> What needs to be done: A word-for-word copy of the data is what's wanted, with no pictures.

[Dataset items]
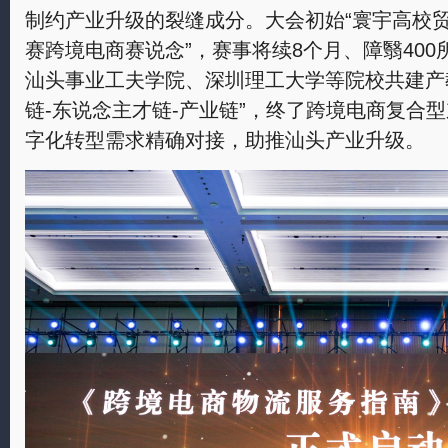
制约产业升级的裂缝成分。大会初始“寰宇高校
赛跨境电商赛说念”，赛事将续8个月、障翳40
汕头事业工夫学院、深圳理工大学等院校共建产
链-东说念主才链-产业链”，终了跨境电商复合
字化转型需求精确对接，助推汕头产业升级。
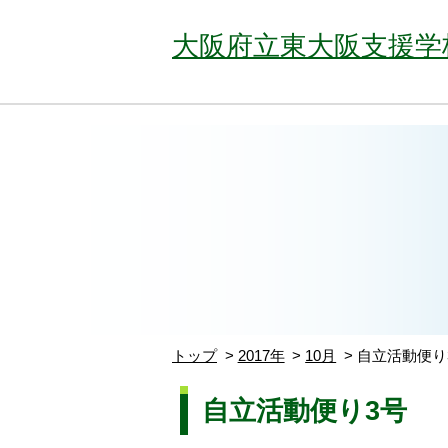
大阪府立東大阪支援学
トップ
2017年
10月
自立活動便り
自立活動便り3号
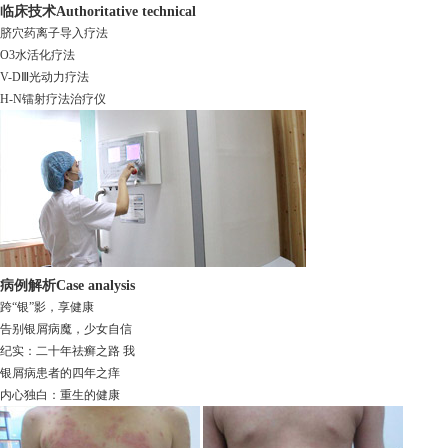
临床技术
Authoritative technical
脐穴药离子导入疗法
O3水活化疗法
V-DⅢ光动力疗法
H-N镭射疗法治疗仪
病例解析
Case analysis
跨“银”影，享健康
告别银屑病魔，少女自信
纪实：二十年祛癣之路 我
银屑病患者的四年之痒
内心独白：重生的健康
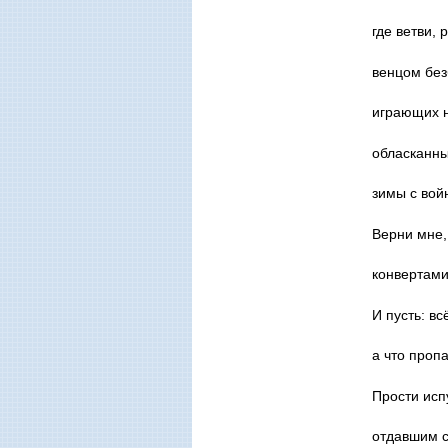
где ветви,
венцом без
играющих н
обласканны
зимы с вой
Верни мне,
конвертами
И пусть: вс
а что пропа
Прости исп
отдавшим с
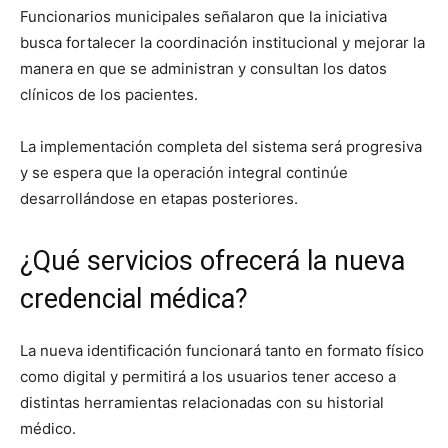
Funcionarios municipales señalaron que la iniciativa
busca fortalecer la coordinación institucional y mejorar la
manera en que se administran y consultan los datos
clínicos de los pacientes.
La implementación completa del sistema será progresiva
y se espera que la operación integral continúe
desarrollándose en etapas posteriores.
¿Qué servicios ofrecerá la nueva
credencial médica?
La nueva identificación funcionará tanto en formato físico
como digital y permitirá a los usuarios tener acceso a
distintas herramientas relacionadas con su historial
médico.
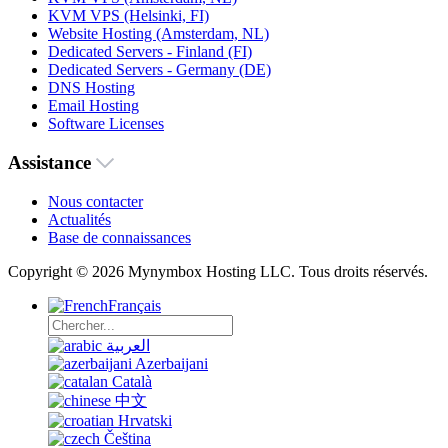
KVM VPS (Helsinki, FI)
Website Hosting (Amsterdam, NL)
Dedicated Servers - Finland (FI)
Dedicated Servers - Germany (DE)
DNS Hosting
Email Hosting
Software Licenses
Assistance
Nous contacter
Actualités
Base de connaissances
Copyright © 2026 Mynymbox Hosting LLC. Tous droits réservés.
Français
العربية
Azerbaijani
Català
中文
Hrvatski
Čeština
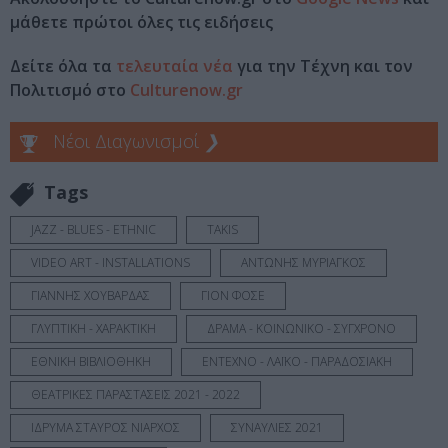
μάθετε πρώτοι όλες τις ειδήσεις
Δείτε όλα τα
τελευταία νέα
για την Τέχνη και τον
Πολιτισμό στο
Culturenow.gr
Νέοι Διαγωνισμοί
❯
Tags
JAZZ - BLUES - ETHNIC
TAKIS
VIDEO ART - INSTALLATIONS
ΑΝΤΩΝΗΣ ΜΥΡΙΑΓΚΟΣ
ΓΙΑΝΝΗΣ ΧΟΥΒΑΡΔΑΣ
ΓΙΟΝ ΦΟΣΕ
ΓΛΥΠΤΙΚΗ - ΧΑΡΑΚΤΙΚΗ
ΔΡΑΜΑ - ΚΟΙΝΩΝΙΚΟ - ΣΥΓΧΡΟΝΟ
ΕΘΝΙΚΗ ΒΙΒΛΙΟΘΗΚΗ
ΕΝΤΕΧΝΟ - ΛΑΪΚΟ - ΠΑΡΑΔΟΣΙΑΚΗ
ΘΕΑΤΡΙΚΕΣ ΠΑΡΑΣΤΑΣΕΙΣ 2021 - 2022
ΙΔΡΥΜΑ ΣΤΑΥΡΟΣ ΝΙΑΡΧΟΣ
ΣΥΝΑΥΛΙΕΣ 2021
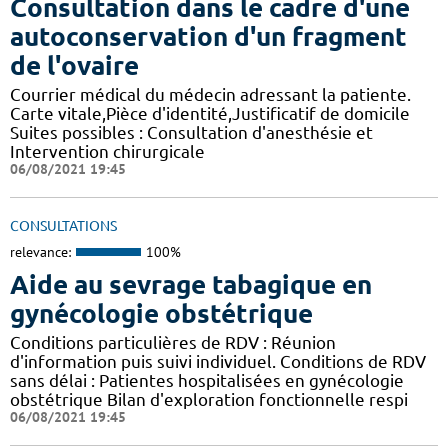
Consultation dans le cadre d'une
autoconservation d'un fragment
de l'ovaire
Courrier médical du médecin adressant la patiente.
Carte vitale,Pièce d'identité,Justificatif de domicile
Suites possibles : Consultation d'anesthésie et
Intervention chirurgicale
06/08/2021 19:45
CONSULTATIONS
relevance:
100%
Aide au sevrage tabagique en
gynécologie obstétrique
Conditions particulières de RDV : Réunion
d'information puis suivi individuel. Conditions de RDV
sans délai : Patientes hospitalisées en gynécologie
obstétrique Bilan d'exploration fonctionnelle respi
06/08/2021 19:45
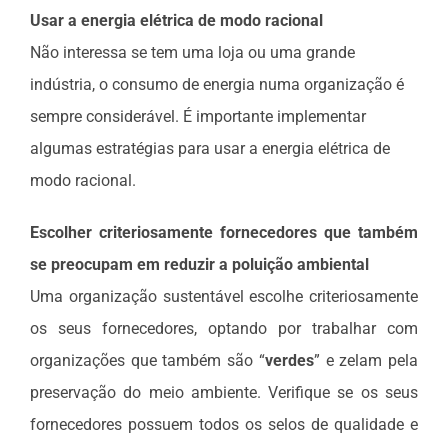
Usar a energia elétrica de modo racional
Não interessa se tem uma loja ou uma grande
indústria, o consumo de energia numa organização é
sempre considerável. É importante implementar
algumas estratégias para usar a energia elétrica de
modo racional.
Escolher criteriosamente fornecedores que também
se preocupam em reduzir a poluição ambiental
Uma organização sustentável escolhe criteriosamente
os seus fornecedores, optando por trabalhar com
organizações que também são “
verdes
” e zelam pela
preservação do meio ambiente. Verifique se os seus
fornecedores possuem todos os selos de qualidade e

> Solution to this exercise:
制约产业升级的裂缝成分。大会初始“寰宇高校
赛跨境电商赛说念”，赛事将续8个月、障翳40
汕头事业工夫学院、深圳理工大学等院校共建产
链-东说念主才链-产业链”，终了跨境电商复合
字化转型需求精确对接，助推汕头产业升级。
大阪府立東大阪支援学
トップ
2017年
10月
自立活動便り
自立活動便り3号
临床技术
Authoritative technical
脐穴药离子导入疗法
O3水活化疗法
V-DⅢ光动力疗法
H-N镭射疗法治疗仪
病例解析
Case analysis
跨“银”影，享健康
告别银屑病魔，少女自信
纪实：二十年祛癣之路 我
银屑病患者的四年之痒
内心独白：重生的健康
где ветви,
венцом без
играющих н
обласканны
зимы с вой
Верни мне,
конвертами
И пусть: вс
а что пропа
Прости исп
отдавшим с
Funcionarios municipales señalaron que la iniciativa
busca fortalecer la coordinación institucional y mejorar la
manera en que se administran y consultan los datos
clínicos de los pacientes.
La implementación completa del sistema será progresiva
y se espera que la operación integral continúe
desarrollándose en etapas posteriores.
¿Qué servicios ofrecerá la nueva
credencial médica?
La nueva identificación funcionará tanto en formato físico
como digital y permitirá a los usuarios tener acceso a
distintas herramientas relacionadas con su historial
médico.
KVM VPS (Helsinki, FI)
Website Hosting (Amsterdam, NL)
Dedicated Servers - Finland (FI)
Dedicated Servers - Germany (DE)
DNS Hosting
Email Hosting
Software Licenses
Assistance
Nous contacter
Actualités
Base de connaissances
Copyright © 2026 Mynymbox Hosting LLC. Tous droits réservés.
Français
العربية
Azerbaijani
Català
中文
Hrvatski
Čeština
μάθετε πρώτοι όλες τις ειδήσεις
Δείτε όλα τα
τελευταία νέα
για την Τέχνη και τον
Πολιτισμό στο
Culturenow.gr
Νέοι Διαγωνισμοί
❯
Tags
JAZZ - BLUES - ETHNIC
TAKIS
VIDEO ART - INSTALLATIONS
ΑΝΤΩΝΗΣ ΜΥΡΙΑΓΚΟΣ
ΓΙΑΝΝΗΣ ΧΟΥΒΑΡΔΑΣ
ΓΙΟΝ ΦΟΣΕ
ΓΛΥΠΤΙΚΗ - ΧΑΡΑΚΤΙΚΗ
ΔΡΑΜΑ - ΚΟΙΝΩΝΙΚΟ - ΣΥΓΧΡΟΝΟ
ΕΘΝΙΚΗ ΒΙΒΛΙΟΘΗΚΗ
ΕΝΤΕΧΝΟ - ΛΑΪΚΟ - ΠΑΡΑΔΟΣΙΑΚΗ
ΘΕΑΤΡΙΚΕΣ ΠΑΡΑΣΤΑΣΕΙΣ 2021 - 2022
ΙΔΡΥΜΑ ΣΤΑΥΡΟΣ ΝΙΑΡΧΟΣ
ΣΥΝΑΥΛΙΕΣ 2021
Consultation dans le cadre d'une
autoconservation d'un fragment
de l'ovaire
Courrier médical du médecin adressant la patiente.
Carte vitale,Pièce d'identité,Justificatif de domicile
Suites possibles : Consultation d'anesthésie et
Intervention chirurgicale
06/08/2021 19:45
CONSULTATIONS
relevance:
100%
Aide au sevrage tabagique en
gynécologie obstétrique
Conditions particulières de RDV : Réunion
d'information puis suivi individuel. Conditions de RDV
sans délai : Patientes hospitalisées en gynécologie
obstétrique Bilan d'exploration fonctionnelle respi
06/08/2021 19:45
Usar a energia elétrica de modo racional
Não interessa se tem uma loja ou uma grande
indústria, o consumo de energia numa organização é
sempre considerável. É importante implementar
algumas estratégias para usar a energia elétrica de
modo racional.
Escolher criteriosamente fornecedores que também
se preocupam em reduzir a poluição ambiental
Uma organização sustentável escolhe criteriosamente
os seus fornecedores, optando por trabalhar com
organizações que também são “
verdes
” e zelam pela
preservação do meio ambiente. Verifique se os seus
fornecedores possuem todos os selos de qualidade e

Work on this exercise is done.